Yesterday, we began with a look at the life of Joshua and left off with God having told Moses that this brave leader would be the successor to lead the Israelites after Moses was gone.
Moses took Joshua to Eleazar the priest, as God commanded, before the whole community, and publicly commissioned him to serve as leader to the people of Israel. From a biographical perspective, the account leaves much to be desired—what was Joshua thinking at this point? What were his fears, his hopes? Did he feel the Spirit confirming he was next in line? But the Old Testament is more historical than biographical, so we can only speculate what must have been going through the mind of Joshua at this time.
Regardless of what his emotions might have been, commentator Matthew Henry put Joshua’s commissioning this way:
Joshua is to make the law of God his rule. He is charged to meditate therein day and night, that he might understand it. Whatever affairs of this world we have to mind, we must not neglect the one thing needful. All his orders to the people, and his judgments, must be according to the law of God. Joshua must himself be under command; no man’s dignity or dominion sets him above the law of God. He is to encourage himself with the promise and presence of God. Let not the senses of thine own infirmities dishearten thee; God is all-sufficient.
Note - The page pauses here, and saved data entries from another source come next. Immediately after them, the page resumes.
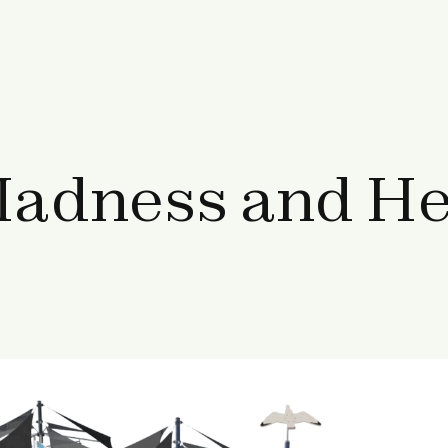
adness and Hel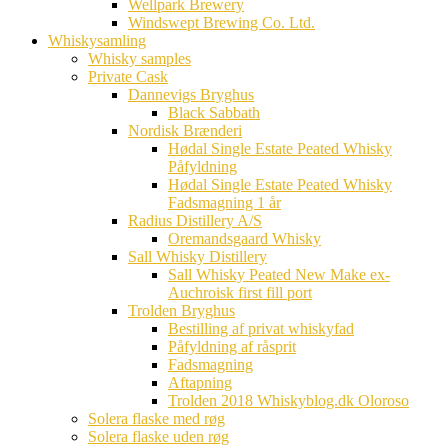
Wellpark Brewery
Windswept Brewing Co. Ltd.
Whiskysamling
Whisky samples
Private Cask
Dannevigs Bryghus
Black Sabbath
Nordisk Brænderi
Hødal Single Estate Peated Whisky
Påfyldning
Hødal Single Estate Peated Whisky
Fadsmagning 1 år
Radius Distillery A/S
Oremandsgaard Whisky
Sall Whisky Distillery
Sall Whisky Peated New Make ex-
Auchroisk first fill port
Trolden Bryghus
Bestilling af privat whiskyfad
Påfyldning af råsprit
Fadsmagning
Aftapning
Trolden 2018 Whiskyblog.dk Oloroso
Solera flaske med røg
Solera flaske uden røg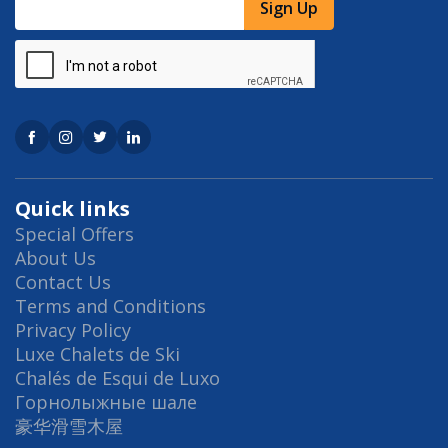
Sign Up
Quick links
Special Offers
About Us
Contact Us
Terms and Conditions
Privacy Policy
Luxe Chalets de Ski
Chalés de Esqui de Luxo
Горнолыжные шале
豪华滑雪木屋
Therefore Joshua, who submitted under God’s authority, commanded the people of Israel. Whereas Moses was a spiritual leader, who acted as a mediator between God and the people; Joshua was both a military and spiritual leader who acted out the commands of the Lord with great courage.
Once they were ready, Joshua led them across the Jordan River to begin their conquest of the land God had promised them. The Israelites then fought three campaigns: one in the central region, one in the south, and one in the north. After the initial victories, Joshua divided the land among the tribes of Israel (Men of Integrity Bible 2002, 247).
We will conclude our look at Joshua tomorrow.